Climate data for La Porta (1981–2010 averages, extremes 1980−2014)
| Month | Jan | Feb | Mar | Apr | May | Jun | Jul | Aug | Sep | Oct | Nov | Dec | Year |
| Record high °C (°F) | 21.0 (69.8) | 22.5 (72.5) | 27.0 (80.6) | 26.5 (79.7) | 32.0 (89.6) | 32.7 (90.9) | 35.0 (95.0) | 36.0 (96.8) | 31.5 (88.7) | 26.5 (79.7) | 24.5 (76.1) | 21.0 (69.8) | 36.0 (96.8) |
| Mean daily maximum °C (°F) | 8.6 (47.5) | 9.2 (48.6) | 11.9 (53.4) | 14.9 (58.8) | 19.5 (67.1) | 22.9 (73.2) | 26.2 (79.2) | 26.0 (78.8) | 21.6 (70.9) | 16.9 (62.4) | 12.2 (54.0) | 9.3 (48.7) | 16.6 (61.9) |
| Daily mean °C (°F) | 5.5 (41.9) | 5.7 (42.3) | 8.1 (46.6) | 10.8 (51.4) | 14.9 (58.8) | 18.3 (64.9) | 21.2 (70.2) | 21.2 (70.2) | 17.5 (63.5) | 13.5 (56.3) | 9.3 (48.7) | 6.5 (43.7) | 12.7 (54.9) |
| Mean daily minimum °C (°F) | 2.5 (36.5) | 2.2 (36.0) | 4.3 (39.7) | 6.7 (44.1) | 10.3 (50.5) | 13.6 (56.5) | 16.2 (61.2) | 16.5 (61.7) | 13.4 (56.1) | 10.1 (50.2) | 6.3 (43.3) | 3.8 (38.8) | 8.9 (48.0) |
| Record low °C (°F) | −9.0 (15.8) | −7.0 (19.4) | −7.0 (19.4) | −1.5 (29.3) | 1.5 (34.7) | 5.0 (41.0) | 7.0 (44.6) | 5.0 (41.0) | 5.0 (41.0) | 1.0 (33.8) | −3.0 (26.6) | −7.0 (19.4) | −9.0 (15.8) |
| Average precipitation mm (inches) | 83.3 (3.28) | 60.8 (2.39) | 78.2 (3.08) | 93.8 (3.69) | 68.6 (2.70) | 38.4 (1.51) | 22.9 (0.90) | 32.1 (1.26) | 73.2 (2.88) | 120.1 (4.73) | 117.4 (4.62) | 129.9 (5.11) | 918.7 (36.17) |
| Average precipitation days (≥ 1.0 mm) | 7.3 | 7.2 | 7.1 | 8.2 | 6.3 | 4.4 | 2.6 | 3.7 | 5.6 | 7.8 | 9.8 | 9.6 | 79.8 |
Source: Meteociel

==History==
The comparative prosperity of the 17th and 18th centuries was based on valuable timber exported from the chestnut forests and a leather industry based on chestnut tannins, while the sweet chestnut remained the staple crop of the common people, and chestnut flour was exported, though with very considerable annual variations, which led to uncertainties in the local economy.

==Sights==
In this compactly nucleated village, the vernacular houses with austere fronts are built of schist, fieldstone and slate, with some stuccoed and painted walls, interspersed with a handful of larger houses of local notables.
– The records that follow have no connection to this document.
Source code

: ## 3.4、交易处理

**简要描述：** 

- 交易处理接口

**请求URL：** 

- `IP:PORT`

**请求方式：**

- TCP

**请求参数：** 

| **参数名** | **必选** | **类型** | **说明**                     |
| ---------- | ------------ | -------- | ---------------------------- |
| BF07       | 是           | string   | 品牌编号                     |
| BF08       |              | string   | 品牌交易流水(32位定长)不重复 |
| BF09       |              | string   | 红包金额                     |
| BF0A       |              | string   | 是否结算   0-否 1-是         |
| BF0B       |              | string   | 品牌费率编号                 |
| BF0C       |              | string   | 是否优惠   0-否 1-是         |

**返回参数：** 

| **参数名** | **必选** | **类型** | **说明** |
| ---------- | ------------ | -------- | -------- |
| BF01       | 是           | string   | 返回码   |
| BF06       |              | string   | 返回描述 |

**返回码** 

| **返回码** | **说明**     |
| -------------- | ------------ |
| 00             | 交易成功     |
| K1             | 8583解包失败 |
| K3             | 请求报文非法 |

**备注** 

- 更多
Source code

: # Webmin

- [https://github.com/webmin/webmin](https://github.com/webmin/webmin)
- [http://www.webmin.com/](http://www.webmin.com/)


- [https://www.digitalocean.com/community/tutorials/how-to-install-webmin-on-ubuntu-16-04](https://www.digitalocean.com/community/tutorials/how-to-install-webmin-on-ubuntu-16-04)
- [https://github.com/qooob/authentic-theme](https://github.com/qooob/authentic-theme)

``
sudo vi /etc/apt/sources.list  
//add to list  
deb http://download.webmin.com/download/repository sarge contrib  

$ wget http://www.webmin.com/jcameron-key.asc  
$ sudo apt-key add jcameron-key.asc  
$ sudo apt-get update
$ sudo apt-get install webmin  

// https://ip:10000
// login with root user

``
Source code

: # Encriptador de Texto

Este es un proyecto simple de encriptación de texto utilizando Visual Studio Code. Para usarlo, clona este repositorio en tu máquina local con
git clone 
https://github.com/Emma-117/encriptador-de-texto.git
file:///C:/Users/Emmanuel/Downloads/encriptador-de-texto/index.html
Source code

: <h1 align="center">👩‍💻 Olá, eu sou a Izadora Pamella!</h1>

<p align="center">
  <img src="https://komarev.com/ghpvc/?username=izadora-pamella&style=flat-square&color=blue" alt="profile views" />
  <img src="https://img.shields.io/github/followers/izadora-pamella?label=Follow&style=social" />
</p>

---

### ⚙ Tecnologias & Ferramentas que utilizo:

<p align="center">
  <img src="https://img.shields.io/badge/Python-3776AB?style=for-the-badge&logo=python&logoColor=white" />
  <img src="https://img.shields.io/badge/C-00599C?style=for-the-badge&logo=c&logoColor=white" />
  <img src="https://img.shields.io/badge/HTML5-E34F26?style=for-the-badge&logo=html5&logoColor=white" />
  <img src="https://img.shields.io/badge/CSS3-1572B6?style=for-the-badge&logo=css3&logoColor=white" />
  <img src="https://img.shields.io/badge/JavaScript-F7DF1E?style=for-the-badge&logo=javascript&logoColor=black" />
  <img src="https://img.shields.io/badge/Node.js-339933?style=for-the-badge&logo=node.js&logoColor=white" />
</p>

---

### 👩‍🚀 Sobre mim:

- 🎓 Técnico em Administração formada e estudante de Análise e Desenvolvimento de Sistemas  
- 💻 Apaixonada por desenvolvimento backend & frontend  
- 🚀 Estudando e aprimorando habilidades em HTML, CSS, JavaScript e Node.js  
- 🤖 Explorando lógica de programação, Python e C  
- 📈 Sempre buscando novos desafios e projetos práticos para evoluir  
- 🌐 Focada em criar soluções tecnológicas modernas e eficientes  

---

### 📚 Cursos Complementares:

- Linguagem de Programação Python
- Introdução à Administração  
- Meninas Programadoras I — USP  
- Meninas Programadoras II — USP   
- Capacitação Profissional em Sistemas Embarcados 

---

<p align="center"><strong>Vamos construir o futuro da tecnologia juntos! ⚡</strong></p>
The church of Saint Jean Baptiste and its ambitious campanile are more than local landmarks, the pride of the village and the most famous masterpieces of the late Baroque architecture of Corsica. The church was built from 1680 and provided with a facade designed by the Milanese architect Domenico Baïna, which was completed about 1707. Baïna also designed the sumptuous campanile that rises in five stages to 45 meters, and is visible far and wide, finished about 1720. The interior frescoes en camaïeu were carried out in the 1880s by Girolamo dela Porta.

==Personalities==
La Porta was the birthplace of Horace François Bastien Sébastiani de La Porta (1771–1851), a Corsican soldier and diplomat for Napoleon, and a politician who served as Naval Minister, Minister of Foreign Affairs, and Minister of State under the July Monarchy.

==Transportation==
Corsican Routes D405 and D515 serve the village.